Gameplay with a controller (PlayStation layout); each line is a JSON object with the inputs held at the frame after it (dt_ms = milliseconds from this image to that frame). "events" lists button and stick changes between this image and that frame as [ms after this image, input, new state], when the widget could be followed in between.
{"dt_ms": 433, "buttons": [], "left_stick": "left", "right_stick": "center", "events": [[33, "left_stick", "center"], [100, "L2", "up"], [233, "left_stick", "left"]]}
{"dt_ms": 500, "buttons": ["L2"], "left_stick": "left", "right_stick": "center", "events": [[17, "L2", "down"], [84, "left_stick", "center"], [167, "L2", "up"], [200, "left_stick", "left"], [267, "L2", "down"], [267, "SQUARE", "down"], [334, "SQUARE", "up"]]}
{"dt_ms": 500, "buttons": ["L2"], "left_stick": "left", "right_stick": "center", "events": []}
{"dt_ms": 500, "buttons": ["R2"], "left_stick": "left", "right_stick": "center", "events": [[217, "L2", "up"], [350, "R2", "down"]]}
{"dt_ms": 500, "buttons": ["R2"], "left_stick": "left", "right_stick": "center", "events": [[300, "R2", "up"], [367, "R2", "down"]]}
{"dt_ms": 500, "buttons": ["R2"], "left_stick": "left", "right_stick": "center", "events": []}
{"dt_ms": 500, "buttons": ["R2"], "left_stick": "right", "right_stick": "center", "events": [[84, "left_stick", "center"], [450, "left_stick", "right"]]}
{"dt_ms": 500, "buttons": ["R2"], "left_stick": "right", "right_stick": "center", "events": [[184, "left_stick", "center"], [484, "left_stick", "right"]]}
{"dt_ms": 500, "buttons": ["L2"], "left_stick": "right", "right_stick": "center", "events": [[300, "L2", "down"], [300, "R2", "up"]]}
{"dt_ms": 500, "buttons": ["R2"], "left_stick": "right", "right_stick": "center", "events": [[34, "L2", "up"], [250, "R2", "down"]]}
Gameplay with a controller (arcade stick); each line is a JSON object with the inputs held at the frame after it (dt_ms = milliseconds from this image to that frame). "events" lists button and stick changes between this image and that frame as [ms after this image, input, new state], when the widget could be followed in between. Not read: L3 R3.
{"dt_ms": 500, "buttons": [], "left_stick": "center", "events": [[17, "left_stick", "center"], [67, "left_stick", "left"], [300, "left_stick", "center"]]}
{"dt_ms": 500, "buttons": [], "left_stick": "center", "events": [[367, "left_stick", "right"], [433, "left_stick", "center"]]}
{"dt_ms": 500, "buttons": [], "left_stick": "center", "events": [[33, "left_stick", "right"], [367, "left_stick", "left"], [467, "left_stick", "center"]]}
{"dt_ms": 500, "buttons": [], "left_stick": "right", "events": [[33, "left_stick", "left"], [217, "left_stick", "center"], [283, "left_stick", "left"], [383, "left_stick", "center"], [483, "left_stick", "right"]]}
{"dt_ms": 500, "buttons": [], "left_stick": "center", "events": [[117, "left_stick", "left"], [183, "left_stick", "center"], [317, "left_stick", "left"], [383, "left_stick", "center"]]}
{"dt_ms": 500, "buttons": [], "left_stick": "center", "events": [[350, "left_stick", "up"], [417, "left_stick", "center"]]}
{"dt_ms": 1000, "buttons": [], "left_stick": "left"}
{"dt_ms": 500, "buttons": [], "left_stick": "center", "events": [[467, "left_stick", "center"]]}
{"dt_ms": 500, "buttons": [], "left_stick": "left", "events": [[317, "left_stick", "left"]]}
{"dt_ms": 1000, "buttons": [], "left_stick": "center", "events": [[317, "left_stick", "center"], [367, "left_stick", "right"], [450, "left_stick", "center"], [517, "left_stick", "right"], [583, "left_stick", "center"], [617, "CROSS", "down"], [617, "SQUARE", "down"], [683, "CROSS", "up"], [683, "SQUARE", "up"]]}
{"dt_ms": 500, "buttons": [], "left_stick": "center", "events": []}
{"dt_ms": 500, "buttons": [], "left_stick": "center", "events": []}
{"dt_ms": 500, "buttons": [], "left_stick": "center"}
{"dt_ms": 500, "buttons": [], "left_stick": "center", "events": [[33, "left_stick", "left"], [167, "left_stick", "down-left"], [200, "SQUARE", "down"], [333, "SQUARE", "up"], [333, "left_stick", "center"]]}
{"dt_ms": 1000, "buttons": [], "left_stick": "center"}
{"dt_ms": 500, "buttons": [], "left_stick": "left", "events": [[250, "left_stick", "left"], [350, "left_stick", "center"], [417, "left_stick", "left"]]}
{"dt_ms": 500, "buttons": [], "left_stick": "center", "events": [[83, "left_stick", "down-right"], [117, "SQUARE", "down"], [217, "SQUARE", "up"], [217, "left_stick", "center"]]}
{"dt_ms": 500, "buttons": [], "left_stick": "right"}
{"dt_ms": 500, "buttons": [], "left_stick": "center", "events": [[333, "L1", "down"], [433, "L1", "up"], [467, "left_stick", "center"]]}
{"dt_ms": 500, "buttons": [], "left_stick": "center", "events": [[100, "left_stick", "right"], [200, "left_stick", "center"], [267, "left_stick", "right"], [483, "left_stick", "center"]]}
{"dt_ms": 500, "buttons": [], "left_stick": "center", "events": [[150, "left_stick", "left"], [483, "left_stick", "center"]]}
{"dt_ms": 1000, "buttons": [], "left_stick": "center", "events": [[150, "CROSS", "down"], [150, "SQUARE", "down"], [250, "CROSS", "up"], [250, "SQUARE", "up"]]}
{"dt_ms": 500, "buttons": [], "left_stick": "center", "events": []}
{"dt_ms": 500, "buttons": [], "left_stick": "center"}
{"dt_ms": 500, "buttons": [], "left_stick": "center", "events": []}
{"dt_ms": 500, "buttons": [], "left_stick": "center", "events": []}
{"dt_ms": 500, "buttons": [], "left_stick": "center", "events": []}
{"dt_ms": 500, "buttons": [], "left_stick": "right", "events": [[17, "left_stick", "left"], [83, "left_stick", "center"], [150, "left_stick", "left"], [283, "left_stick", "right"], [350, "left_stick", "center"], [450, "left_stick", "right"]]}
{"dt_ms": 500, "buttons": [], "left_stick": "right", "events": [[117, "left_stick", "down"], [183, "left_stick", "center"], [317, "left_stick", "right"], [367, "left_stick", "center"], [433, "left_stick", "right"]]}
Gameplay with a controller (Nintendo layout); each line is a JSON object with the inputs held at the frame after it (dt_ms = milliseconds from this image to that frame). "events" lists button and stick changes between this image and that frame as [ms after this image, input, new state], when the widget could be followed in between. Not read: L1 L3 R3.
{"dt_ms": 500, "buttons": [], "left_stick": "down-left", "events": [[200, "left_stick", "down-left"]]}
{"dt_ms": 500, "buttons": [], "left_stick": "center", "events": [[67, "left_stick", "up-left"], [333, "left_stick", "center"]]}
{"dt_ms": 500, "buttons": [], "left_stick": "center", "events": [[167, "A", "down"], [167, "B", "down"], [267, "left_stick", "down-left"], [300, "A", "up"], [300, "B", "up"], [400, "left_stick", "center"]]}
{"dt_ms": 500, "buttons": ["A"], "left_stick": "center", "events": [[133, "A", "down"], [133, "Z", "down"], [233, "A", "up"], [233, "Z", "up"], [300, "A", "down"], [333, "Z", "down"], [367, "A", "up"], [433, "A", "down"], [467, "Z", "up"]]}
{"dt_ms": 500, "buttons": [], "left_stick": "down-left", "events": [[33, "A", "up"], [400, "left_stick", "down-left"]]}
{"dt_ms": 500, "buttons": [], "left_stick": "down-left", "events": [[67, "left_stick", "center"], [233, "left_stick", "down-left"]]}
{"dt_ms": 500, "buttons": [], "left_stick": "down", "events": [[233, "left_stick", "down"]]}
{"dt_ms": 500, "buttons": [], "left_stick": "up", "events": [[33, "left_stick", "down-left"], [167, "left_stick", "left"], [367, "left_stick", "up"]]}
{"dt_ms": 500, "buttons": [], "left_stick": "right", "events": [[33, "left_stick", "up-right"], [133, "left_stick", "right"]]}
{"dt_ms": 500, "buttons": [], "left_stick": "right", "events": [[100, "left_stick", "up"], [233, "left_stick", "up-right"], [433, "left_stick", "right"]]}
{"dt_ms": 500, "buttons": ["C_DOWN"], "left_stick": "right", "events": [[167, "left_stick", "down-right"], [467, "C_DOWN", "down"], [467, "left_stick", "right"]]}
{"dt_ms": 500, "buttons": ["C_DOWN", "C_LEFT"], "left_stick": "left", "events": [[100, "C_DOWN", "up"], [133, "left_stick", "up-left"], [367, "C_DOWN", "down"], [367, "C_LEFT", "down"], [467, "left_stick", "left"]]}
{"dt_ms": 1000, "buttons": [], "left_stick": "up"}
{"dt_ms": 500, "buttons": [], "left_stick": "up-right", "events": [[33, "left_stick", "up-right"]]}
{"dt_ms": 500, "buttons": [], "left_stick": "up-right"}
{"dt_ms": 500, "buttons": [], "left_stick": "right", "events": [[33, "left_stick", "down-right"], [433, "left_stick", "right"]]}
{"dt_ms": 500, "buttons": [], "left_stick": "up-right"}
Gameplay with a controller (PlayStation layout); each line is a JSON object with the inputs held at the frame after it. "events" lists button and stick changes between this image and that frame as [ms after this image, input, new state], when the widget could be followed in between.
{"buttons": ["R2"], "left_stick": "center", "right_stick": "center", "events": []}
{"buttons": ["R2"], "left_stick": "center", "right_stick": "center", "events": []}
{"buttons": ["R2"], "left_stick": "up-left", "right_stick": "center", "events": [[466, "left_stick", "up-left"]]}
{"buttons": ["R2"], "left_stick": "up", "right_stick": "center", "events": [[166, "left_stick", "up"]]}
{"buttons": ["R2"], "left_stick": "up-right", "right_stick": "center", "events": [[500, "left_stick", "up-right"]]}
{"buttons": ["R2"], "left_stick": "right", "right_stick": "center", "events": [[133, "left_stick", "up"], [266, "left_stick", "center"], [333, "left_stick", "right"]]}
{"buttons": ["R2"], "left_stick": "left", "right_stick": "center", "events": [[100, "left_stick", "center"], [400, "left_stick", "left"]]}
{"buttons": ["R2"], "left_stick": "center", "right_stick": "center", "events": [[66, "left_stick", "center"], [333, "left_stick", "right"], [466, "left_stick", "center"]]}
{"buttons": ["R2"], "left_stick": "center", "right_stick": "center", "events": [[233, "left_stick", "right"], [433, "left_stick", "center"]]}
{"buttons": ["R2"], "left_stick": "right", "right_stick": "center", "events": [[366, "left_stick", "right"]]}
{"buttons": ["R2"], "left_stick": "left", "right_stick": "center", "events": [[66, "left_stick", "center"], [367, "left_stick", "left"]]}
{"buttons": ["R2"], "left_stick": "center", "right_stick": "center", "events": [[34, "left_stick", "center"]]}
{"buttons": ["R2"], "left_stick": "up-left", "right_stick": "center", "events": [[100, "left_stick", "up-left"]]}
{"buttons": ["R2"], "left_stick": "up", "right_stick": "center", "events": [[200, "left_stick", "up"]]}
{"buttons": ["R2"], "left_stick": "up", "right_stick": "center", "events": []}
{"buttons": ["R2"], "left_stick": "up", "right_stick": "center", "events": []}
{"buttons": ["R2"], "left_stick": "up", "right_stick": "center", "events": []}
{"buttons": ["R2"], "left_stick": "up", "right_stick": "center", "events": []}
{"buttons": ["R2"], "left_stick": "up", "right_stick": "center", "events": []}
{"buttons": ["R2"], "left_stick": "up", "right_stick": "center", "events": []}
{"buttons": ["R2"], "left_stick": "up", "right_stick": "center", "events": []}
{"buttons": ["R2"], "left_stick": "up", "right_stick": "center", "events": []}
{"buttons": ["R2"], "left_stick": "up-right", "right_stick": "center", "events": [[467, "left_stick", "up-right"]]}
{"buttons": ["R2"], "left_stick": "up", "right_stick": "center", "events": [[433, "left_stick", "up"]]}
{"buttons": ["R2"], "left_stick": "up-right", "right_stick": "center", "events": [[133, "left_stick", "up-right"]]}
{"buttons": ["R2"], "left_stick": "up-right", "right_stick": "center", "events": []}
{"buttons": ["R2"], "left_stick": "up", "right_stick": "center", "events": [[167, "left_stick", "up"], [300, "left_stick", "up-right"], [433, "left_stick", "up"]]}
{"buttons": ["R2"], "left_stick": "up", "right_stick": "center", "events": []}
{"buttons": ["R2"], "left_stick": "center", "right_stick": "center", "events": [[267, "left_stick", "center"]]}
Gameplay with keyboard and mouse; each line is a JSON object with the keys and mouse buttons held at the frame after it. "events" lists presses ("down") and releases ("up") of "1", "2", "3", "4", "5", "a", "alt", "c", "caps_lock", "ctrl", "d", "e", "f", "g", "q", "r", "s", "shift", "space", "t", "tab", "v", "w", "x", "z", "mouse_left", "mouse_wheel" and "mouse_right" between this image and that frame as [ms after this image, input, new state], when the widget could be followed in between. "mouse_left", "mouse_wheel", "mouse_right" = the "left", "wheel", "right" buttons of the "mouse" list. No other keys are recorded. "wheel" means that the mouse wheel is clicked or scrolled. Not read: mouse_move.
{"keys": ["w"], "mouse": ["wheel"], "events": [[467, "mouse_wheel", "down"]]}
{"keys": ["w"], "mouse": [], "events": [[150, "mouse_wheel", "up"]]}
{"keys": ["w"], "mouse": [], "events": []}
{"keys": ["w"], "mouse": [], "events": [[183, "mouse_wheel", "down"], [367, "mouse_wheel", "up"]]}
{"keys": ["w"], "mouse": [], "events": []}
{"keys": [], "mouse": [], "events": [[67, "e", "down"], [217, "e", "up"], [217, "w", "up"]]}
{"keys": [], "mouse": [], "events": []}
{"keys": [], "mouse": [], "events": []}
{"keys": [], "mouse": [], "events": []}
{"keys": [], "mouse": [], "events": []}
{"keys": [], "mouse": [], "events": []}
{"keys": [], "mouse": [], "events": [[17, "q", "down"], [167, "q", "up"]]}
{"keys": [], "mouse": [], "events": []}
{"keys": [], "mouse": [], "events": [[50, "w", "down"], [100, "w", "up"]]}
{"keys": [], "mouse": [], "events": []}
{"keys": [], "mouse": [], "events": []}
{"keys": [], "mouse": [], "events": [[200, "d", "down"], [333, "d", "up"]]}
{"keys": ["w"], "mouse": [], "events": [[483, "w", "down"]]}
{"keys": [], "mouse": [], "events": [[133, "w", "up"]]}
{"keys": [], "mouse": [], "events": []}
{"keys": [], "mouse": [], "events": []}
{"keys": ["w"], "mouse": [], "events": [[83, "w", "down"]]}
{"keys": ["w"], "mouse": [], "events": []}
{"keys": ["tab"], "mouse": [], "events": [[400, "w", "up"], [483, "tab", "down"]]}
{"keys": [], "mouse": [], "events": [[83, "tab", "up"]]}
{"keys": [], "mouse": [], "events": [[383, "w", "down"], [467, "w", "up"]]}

——

(Exercise goal)
Reproduce each line of the records in which "widget" appears.

(Written response)
Gameplay with a controller (PlayStation layout); each line is a JSON object with the inputs held at the frame after it (dt_ms = milliseconds from this image to that frame). "events" lists button and stick changes between this image and that frame as [ms after this image, input, new state], when the widget could be followed in between.
Gameplay with a controller (arcade stick); each line is a JSON object with the inputs held at the frame after it (dt_ms = milliseconds from this image to that frame). "events" lists button and stick changes between this image and that frame as [ms after this image, input, new state], when the widget could be followed in between. Not read: L3 R3.
Gameplay with a controller (Nintendo layout); each line is a JSON object with the inputs held at the frame after it (dt_ms = milliseconds from this image to that frame). "events" lists button and stick changes between this image and that frame as [ms after this image, input, new state], when the widget could be followed in between. Not read: L1 L3 R3.
Gameplay with a controller (PlayStation layout); each line is a JSON object with the inputs held at the frame after it. "events" lists button and stick changes between this image and that frame as [ms after this image, input, new state], when the widget could be followed in between.
Gameplay with keyboard and mouse; each line is a JSON object with the keys and mouse buttons held at the frame after it. "events" lists presses ("down") and releases ("up") of "1", "2", "3", "4", "5", "a", "alt", "c", "caps_lock", "ctrl", "d", "e", "f", "g", "q", "r", "s", "shift", "space", "t", "tab", "v", "w", "x", "z", "mouse_left", "mouse_wheel" and "mouse_right" between this image and that frame as [ms after this image, input, new state], when the widget could be followed in between. "mouse_left", "mouse_wheel", "mouse_right" = the "left", "wheel", "right" buttons of the "mouse" list. No other keys are recorded. "wheel" means that the mouse wheel is clicked or scrolled. Not read: mouse_move.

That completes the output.